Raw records
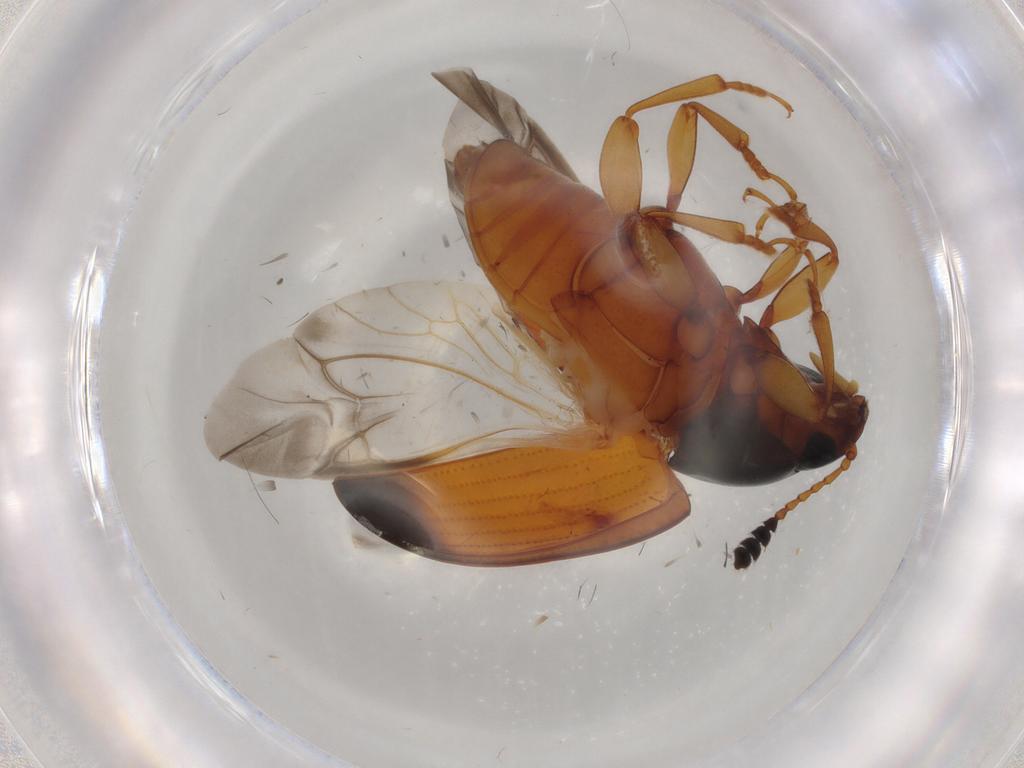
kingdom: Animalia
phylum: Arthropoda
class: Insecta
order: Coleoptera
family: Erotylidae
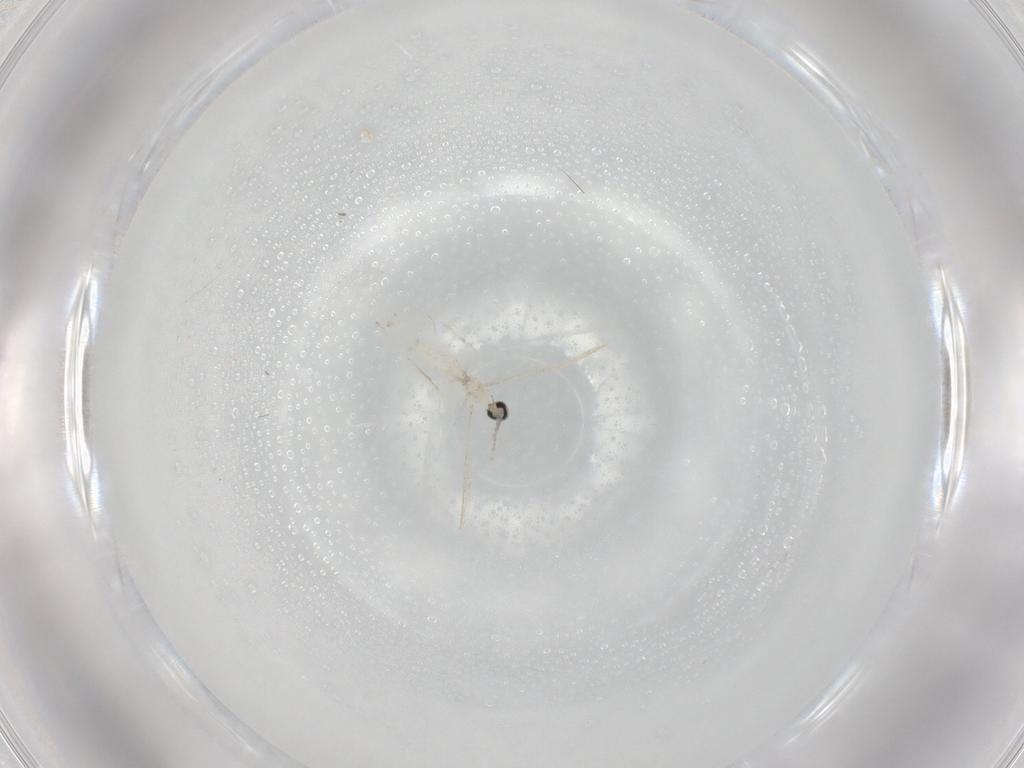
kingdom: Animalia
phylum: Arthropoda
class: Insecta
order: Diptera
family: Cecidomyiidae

§ **THE REQUEST**: Rewrite the text lines of all the entries above as a Markdown table with the columns "Row" and "Line". Each line gets its row number, and blank lines and the pictures are left out.

§ **SOLUTION FOR THIS PROBLEM**:
| Row | Line |
|---|---|
| 1 | kingdom: Animalia |
| 2 | phylum: Arthropoda |
| 3 | class: Insecta |
| 4 | order: Coleoptera |
| 5 | family: Erotylidae |
| 6 | kingdom: Animalia |
| 7 | phylum: Arthropoda |
| 8 | class: Insecta |
| 9 | order: Diptera |
| 10 | family: Cecidomyiidae |